» **INPUT RECORDS**:
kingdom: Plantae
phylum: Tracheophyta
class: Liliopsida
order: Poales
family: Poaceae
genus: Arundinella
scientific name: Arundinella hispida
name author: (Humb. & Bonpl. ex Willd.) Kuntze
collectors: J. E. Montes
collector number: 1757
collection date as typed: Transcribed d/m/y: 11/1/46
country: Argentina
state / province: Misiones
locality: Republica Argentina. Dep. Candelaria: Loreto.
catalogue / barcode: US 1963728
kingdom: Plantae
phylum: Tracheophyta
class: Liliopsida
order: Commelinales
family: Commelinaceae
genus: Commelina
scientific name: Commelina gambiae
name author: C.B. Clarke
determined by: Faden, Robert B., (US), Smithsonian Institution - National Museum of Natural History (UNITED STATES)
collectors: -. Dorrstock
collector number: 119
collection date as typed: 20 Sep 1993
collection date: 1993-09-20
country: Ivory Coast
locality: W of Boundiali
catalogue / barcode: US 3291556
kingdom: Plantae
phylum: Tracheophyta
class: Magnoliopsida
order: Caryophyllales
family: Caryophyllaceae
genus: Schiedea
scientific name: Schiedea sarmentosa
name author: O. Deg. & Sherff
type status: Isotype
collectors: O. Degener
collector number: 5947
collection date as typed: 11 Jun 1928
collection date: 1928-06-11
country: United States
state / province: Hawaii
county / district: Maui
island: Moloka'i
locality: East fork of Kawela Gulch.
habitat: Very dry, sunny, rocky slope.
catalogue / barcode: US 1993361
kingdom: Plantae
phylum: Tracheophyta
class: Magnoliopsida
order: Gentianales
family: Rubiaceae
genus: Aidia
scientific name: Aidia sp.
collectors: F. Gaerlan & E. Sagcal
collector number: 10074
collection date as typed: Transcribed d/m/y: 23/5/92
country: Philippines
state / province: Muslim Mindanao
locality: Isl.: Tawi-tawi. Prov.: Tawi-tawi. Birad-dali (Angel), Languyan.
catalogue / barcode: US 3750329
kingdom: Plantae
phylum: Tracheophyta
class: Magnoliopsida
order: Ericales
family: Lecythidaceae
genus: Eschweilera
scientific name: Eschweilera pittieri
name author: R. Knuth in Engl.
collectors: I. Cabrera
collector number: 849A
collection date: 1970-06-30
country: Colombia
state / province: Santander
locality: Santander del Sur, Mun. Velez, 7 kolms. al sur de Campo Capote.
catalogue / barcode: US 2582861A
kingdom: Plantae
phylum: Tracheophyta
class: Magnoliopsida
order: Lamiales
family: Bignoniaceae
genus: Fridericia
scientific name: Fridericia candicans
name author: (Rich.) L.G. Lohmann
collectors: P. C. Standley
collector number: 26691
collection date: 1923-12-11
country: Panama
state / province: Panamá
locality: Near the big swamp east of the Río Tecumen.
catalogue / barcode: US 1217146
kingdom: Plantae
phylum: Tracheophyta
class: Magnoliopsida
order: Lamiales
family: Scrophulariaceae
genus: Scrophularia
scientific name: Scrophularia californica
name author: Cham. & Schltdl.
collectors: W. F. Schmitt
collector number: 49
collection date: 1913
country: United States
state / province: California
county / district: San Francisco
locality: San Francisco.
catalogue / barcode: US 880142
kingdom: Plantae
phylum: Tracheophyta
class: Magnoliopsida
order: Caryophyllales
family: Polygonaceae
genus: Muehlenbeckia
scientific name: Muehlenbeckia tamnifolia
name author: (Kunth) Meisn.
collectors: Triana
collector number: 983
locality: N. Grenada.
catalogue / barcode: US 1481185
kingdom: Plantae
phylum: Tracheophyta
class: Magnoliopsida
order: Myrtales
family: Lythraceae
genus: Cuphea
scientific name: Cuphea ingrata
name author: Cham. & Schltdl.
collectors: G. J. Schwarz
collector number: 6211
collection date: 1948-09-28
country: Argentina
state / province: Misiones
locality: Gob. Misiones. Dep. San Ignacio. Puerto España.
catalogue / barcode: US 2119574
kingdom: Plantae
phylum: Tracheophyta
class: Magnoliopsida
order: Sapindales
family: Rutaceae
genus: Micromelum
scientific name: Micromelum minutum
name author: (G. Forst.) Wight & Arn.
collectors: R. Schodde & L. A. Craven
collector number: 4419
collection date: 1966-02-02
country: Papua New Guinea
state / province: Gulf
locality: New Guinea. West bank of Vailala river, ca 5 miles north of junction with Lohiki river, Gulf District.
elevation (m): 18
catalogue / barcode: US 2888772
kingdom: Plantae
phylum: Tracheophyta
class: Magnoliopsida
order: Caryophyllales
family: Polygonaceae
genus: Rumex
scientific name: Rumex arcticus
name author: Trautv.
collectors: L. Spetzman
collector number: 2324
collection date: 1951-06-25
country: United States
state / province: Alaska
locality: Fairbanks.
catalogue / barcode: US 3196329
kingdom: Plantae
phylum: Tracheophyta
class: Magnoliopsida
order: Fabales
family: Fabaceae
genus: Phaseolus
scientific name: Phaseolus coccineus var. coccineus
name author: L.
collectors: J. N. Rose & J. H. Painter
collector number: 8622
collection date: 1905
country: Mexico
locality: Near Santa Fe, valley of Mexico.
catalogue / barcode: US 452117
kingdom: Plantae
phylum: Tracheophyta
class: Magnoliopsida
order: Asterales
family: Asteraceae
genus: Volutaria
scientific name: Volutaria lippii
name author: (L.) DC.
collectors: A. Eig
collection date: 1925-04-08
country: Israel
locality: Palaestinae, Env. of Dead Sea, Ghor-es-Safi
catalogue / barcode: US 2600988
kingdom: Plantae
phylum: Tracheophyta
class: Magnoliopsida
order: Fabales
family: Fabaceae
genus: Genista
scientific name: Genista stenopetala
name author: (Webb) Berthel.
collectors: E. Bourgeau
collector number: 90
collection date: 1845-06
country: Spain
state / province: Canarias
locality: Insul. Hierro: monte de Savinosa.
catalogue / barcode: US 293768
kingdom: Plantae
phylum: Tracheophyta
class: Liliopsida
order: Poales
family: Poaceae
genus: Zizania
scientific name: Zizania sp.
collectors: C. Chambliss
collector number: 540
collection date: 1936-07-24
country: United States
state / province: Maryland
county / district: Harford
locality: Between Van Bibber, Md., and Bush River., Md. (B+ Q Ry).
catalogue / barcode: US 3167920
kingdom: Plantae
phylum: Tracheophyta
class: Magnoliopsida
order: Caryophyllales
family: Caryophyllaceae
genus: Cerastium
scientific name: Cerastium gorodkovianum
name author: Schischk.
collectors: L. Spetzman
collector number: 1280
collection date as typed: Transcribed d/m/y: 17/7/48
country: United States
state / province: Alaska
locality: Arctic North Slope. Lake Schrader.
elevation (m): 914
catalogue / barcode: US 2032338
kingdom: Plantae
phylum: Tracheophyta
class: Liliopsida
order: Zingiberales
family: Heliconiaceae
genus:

» **AIM OF THE TASK**: Rewrite the listing as a JSON list of strings, one string per line, from the line with "locality: Republica Argentina." up to and including the line with "locality: East fork of Kawela Gulch.", leaving out blank lines.

» **WRITTEN ANSWER**:
[
  "locality: Republica Argentina. Dep. Candelaria: Loreto.",
  "catalogue / barcode: US 1963728",
  "kingdom: Plantae",
  "phylum: Tracheophyta",
  "class: Liliopsida",
  "order: Commelinales",
  "family: Commelinaceae",
  "genus: Commelina",
  "scientific name: Commelina gambiae",
  "name author: C.B. Clarke",
  "determined by: Faden, Robert B., (US), Smithsonian Institution - National Museum of Natural History (UNITED STATES)",
  "collectors: -. Dorrstock",
  "collector number: 119",
  "collection date as typed: 20 Sep 1993",
  "collection date: 1993-09-20",
  "country: Ivory Coast",
  "locality: W of Boundiali",
  "catalogue / barcode: US 3291556",
  "kingdom: Plantae",
  "phylum: Tracheophyta",
  "class: Magnoliopsida",
  "order: Caryophyllales",
  "family: Caryophyllaceae",
  "genus: Schiedea",
  "scientific name: Schiedea sarmentosa",
  "name author: O. Deg. & Sherff",
  "type status: Isotype",
  "collectors: O. Degener",
  "collector number: 5947",
  "collection date as typed: 11 Jun 1928",
  "collection date: 1928-06-11",
  "country: United States",
  "state / province: Hawaii",
  "county / district: Maui",
  "island: Moloka'i",
  "locality: East fork of Kawela Gulch."
]